▸ **Study text**:
-- Opening Marker --

Anyway. The FDA is just playing games with the definition of the word “minute.” The agency used the logical fallacy of equivocation, a type of rhetorical sleight-of-hand to fool us into thinking they’re saying the amount of contamination is minute relative to something else, which they never name. The implication is there isn’t enough contamination to make people sick. But they can’t say that, because they have no idea (or don’t want to say). Or they would have said it, believe me.
Next, the FactCheck.org trotted out the most-favorite logical fallacy, the appeal to authority. In other words, they cited their cherry-picked experts, who of course said everything is just fine:
Various experts also told us that it is unlikely that residual DNA in the vaccines could integrate into DNA or cause cancer, even in theory. And as we have previously written, there isn’t evidence to date that the vaccines cause cancer or have led to an increase in cancer.
Haha! Once again, they unintentionally admitted everything. First of all, only “various” experts — who are not named, so they’re probably Pfizer whitecoats — and not all experts, or even most experts — but the various experts said the contamination was unlikely to cause problems.
Unlikely!

-- Closing Marker --

▸ **Dataset extract**:

-- Opening Marker --

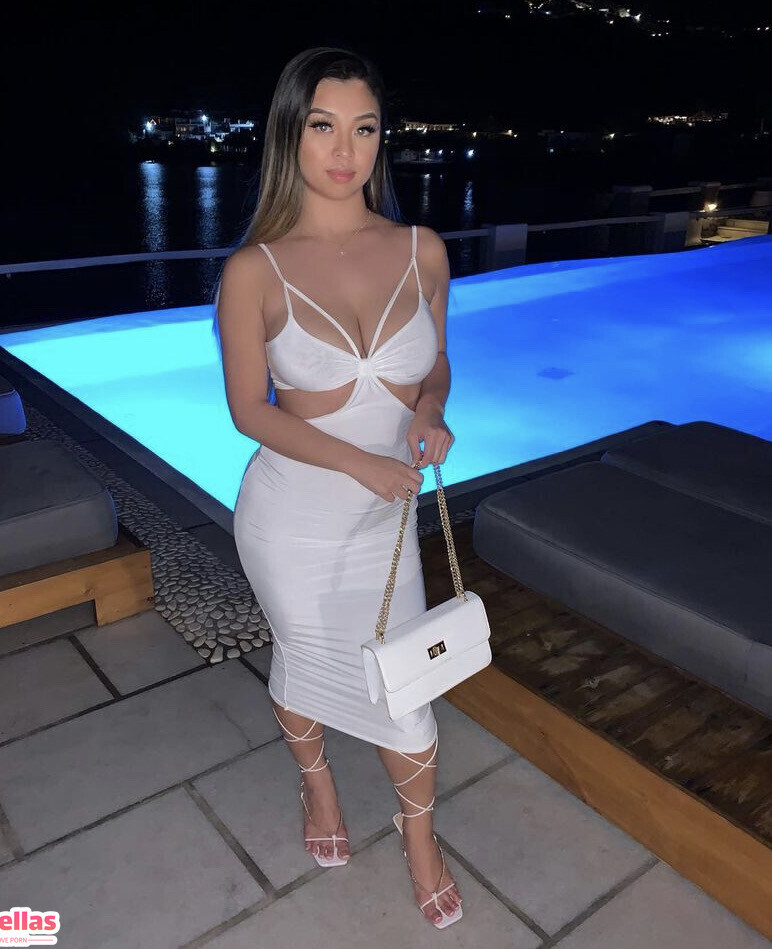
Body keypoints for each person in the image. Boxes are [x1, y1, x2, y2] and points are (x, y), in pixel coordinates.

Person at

-- Closing Marker --

▸ **Activity list**:
**a.** Copy out the commentary on vaccine DNA contamination word for word, starting with "Haha! Once again, they" and going on through "to cause problems.".
**b.** Decide whether each statement agrees with the commentary on vaccine DNA contamination, answering yes or no and quoting the words that decide it. (i) The commentary says the FDA used the logical fallacy of equivocation. (ii) The commentary says the experts FactCheck.org cited were named. (iii) The FactCheck.org passage quoted in the commentary says there is evidence that the vaccines cause cancer.
**c.** Continue the commentary on vaccine DNA contamination from the point where it stops.
The data are separate material and have no connection to the commentary on vaccine DNA contamination.

▸ **Answer list**:
**a.**
Haha! Once again, they unintentionally admitted everything. First of all, only “various” experts — who are not named, so they’re probably Pfizer whitecoats — and not all experts, or even most experts — but the various experts said the contamination was unlikely to cause problems.

**b.**
(i) Yes: "The agency used the logical fallacy of equivocation."
(ii) No: "who are not named, so they’re probably Pfizer whitecoats."
(iii) No: "there isn’t evidence to date that the vaccines cause cancer or have led to an increase in cancer."

**c.**
Unlikely does not mean, “impossible.” It doesn’t not mean, “almost impossible.” It’s more of an expression of doubt, a weasel word designed to reassure gullible people. It also does NOT mean the ‘unlikely’ thing referred to is good. It could be bad. It’s probably very bad. You don’t need an umbrella in the car, it’s unlikely to rain today. Just expense it, you’re unlikely to get audited by the IRS. Don’t worry, go ahead, your wife is unlikely to find out.
Next, FactCheck has apparently given up and is now just admitting that some of the contamination is from the SV40 monkey-virus DNA that is, in fact, in the shots. SV40 wasn’t disclosed in the Pfizer and Moderna EUA applications, and for most of this year the officials have robustly denied it, but Kevin McKernan quickly found a way to show it so plainly that that they’ve now had to retreat to arguing about whether it matters.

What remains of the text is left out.